Campodarsego-Ambrosiana, Fonti: “Campionato, tutta un’altra storia: vogliamo partire bene”


L’estate, finalmente, è davvero finita. Dopo il positivo esordio in Coppa Italia contro la Clodiense, il Campodarsego domani alle 15 debutta in Serie D allo stadio Gabbiano contro l’Ambrosiana, formazione neopromossa. Sarà una stagione ricca di spunti e di sensazioni: la squadra biancorossa, rinnovata nello staff e nella rosa, unta in alto e per raggiungere traguardi importanti è decisa a partire sin da subito col piede giusto. Queste le dichiarazioni del tecnico, Gianfranco Fonti, alla vigilia della sfida con la formazione veronese.

Comincia il campionato: che sensazioni rispetto all’esordio in coppa di domenica scorsa?
“Tutta un’altra storia: è un esordio casalingo, una partita molto difficile contro una neopromossa che farà di tutto per ben figurare. Servirà una grande prestazioni, dobbiamo giocare come sappiamo, finora è andata bene ma serve preparare ogni aspetto nel modo migliore”.
Un inizio di campionato molto particolare: tre neopromosse nelle prime tre giornate.
“Non ci penso, preferisco pensare una gara alla volta. Inutile guardare troppo in là, quella di domani è una gara che va fatta bene, e dalla quale capiremo come affrontare le successive: contro l’Ambrosiana sarà una partita chiave, ci può dare grande autostima se partiremo bene, e per questo alla prima gara dell’anno bisogna essere al top sotto ogni aspetto, senza farsi prendere dall’ansia di risolverla subito. Servirà pazienza, gli avversari non ci lasceranno spazi e dovremo trovare noi i varchi per attaccare. La gara sarà lunga”.

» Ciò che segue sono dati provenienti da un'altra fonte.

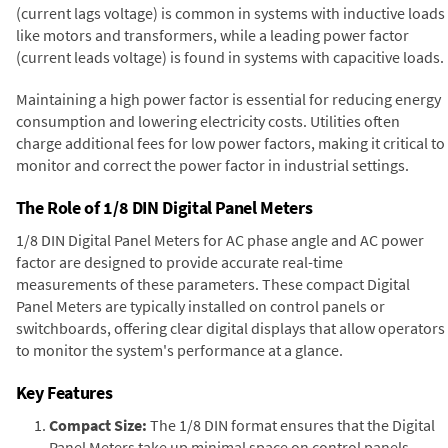
(current lags voltage) is common in systems with inductive loads
like motors and transformers, while a leading power factor
(current leads voltage) is found in systems with capacitive loads.
Maintaining a high power factor is essential for reducing energy
consumption and lowering electricity costs. Utilities often
charge additional fees for low power factors, making it critical to
monitor and correct the power factor in industrial settings.
The Role of 1/8 DIN Digital Panel Meters
1/8 DIN Digital Panel Meters for AC phase angle and AC power
factor are designed to provide accurate real-time
measurements of these parameters. These compact Digital
Panel Meters are typically installed on control panels or
switchboards, offering clear digital displays that allow operators
to monitor the system's performance at a glance.
Key Features
Compact Size:
The 1/8 DIN format ensures that the Digital
Panel Meters take up minimal space on control panels,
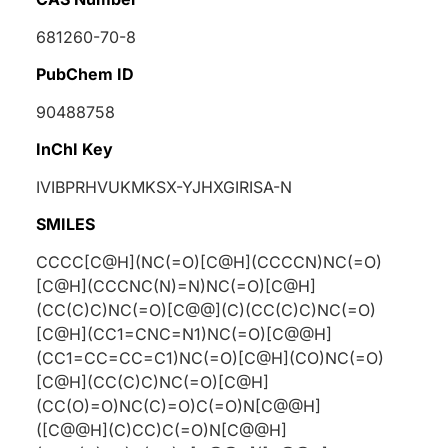
681260-70-8
PubChem ID
90488758
InChI Key
IVIBPRHVUKMKSX-YJHXGIRISA-N
SMILES
CCCC[C@H](NC(=O)[C@H](CCCCN)NC(=O)
[C@H](CCCNC(N)=N)NC(=O)[C@H]
(CC(C)C)NC(=O)[C@@](C)(CC(C)C)NC(=O)
[C@H](CC1=CNC=N1)NC(=O)[C@@H]
(CC1=CC=CC=C1)NC(=O)[C@H](CO)NC(=O)
[C@H](CC(C)C)NC(=O)[C@H]
(CC(O)=O)NC(C)=O)C(=O)N[C@@H]
([C@@H](C)CC)C(=O)N[C@@H]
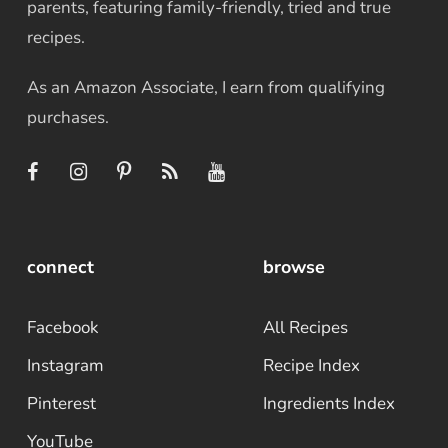
parents, featuring family-friendly, tried and true
recipes.
As an Amazon Associate, I earn from qualifying
purchases.
connect
browse
Facebook
All Recipes
Instagram
Recipe Index
Pinterest
Ingredients Index
YouTube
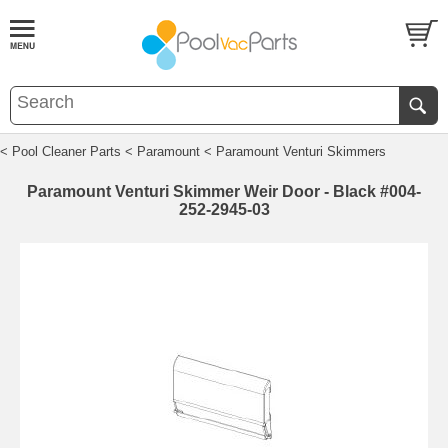
< Pool Cleaner Parts
< Paramount
< Paramount Venturi Skimmers
Paramount Venturi Skimmer Weir Door - Black #004-
252-2945-03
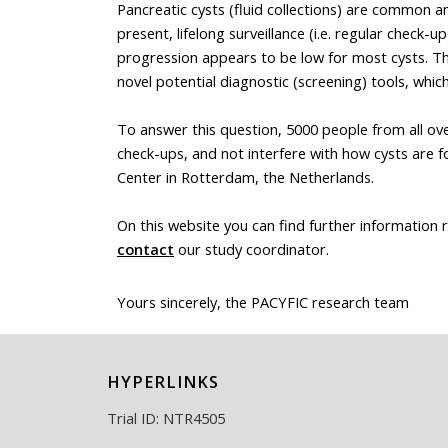
Pancreatic cysts (fluid collections) are common and
present, lifelong surveillance (i.e. regular check
progression appears to be low for most cysts. The
novel potential diagnostic (screening) tools, whi
To answer this question, 5000 people from all ove
check-ups, and not interfere with how cysts are 
Center in Rotterdam, the Netherlands.
.
On this website you can find further information 
contact
our study coordinator.
Yours sincerely, the PACYFIC research team
HYPERLINKS
Trial ID: NTR4505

Che avversario vi aspettate?
“A Legnago l’Ambrosiana non ha mollato di un centimetro fino all’ultimo minuto, è stata in partita e ha perso solamente di misura. Sono una squadra che chiude molto gli avversari, che riparte con buoni giocatori e che può schierare diversi ragazzi che hanno giocato nel Verona o nel Chievo: sono sicuro che venderanno cara la pelle, e noi dobbiamo prepararci ad affrontare un avversario ostico”.
Viste le sue ultime esperienze, è più facile preparare un campionato per salvarsi, o per provare a rimanere in alto?
“Le pressioni sono diverse, ma sempre di pressioni si parla. Quando parti con l’obiettivo della salvezza sai che potresti incappare in diverse sconfitte, e te la giochi con poche certezze. Qui, invece, te la giochi sapendo che la vittoria può essere figlia delle tue prestazioni. Alla lunga io preferisco sempre avere squadre che puntano a vincere: ho fatto trenta campionati, e le soddisfazioni più grandi le ho avute dai quattro che ho vinto. Da un po’ di tempo non succede, l’ultima fu in D a Portogruaro, nel 2004-2005, ma piano con i facili entusiasmi. Il Campodarsego è una buona squadra, con ottimi elementi, e credo che si possa fare una buona stagione, ma quello che conta per ora è avere un’idea di gioco, una mentalità e lo spirito giusto per stare sempre sul pezzo”.
Le altre candidate a stare in alto chi potrebbero essere? 
“Saranno tante, sarà un campionato molto equilibrato e non ci saranno squadre che ammazzeranno il campionato. Arzignano, Virtus Vecomp, Belluno, Mantova: ci sono tante pretendenti, sarà un bel campionato ma è difficile fare un pronostico. Ci sarà da sudare”.
Come arriva il Campodarsego a questa prima sfida?
“Abbiamo Leonarduzzi e Kabine fuori per squalifica, Dario sta recuperando, mentre Michelotto sta bruciando le tappe e credo che tra un paio di settimane sarà a disposizione. Per il resto ci siamo tutti, la squadra sta bene e sta lavorando molto bene, sono concentrati e ci sono tutti i presupposti per far bene”.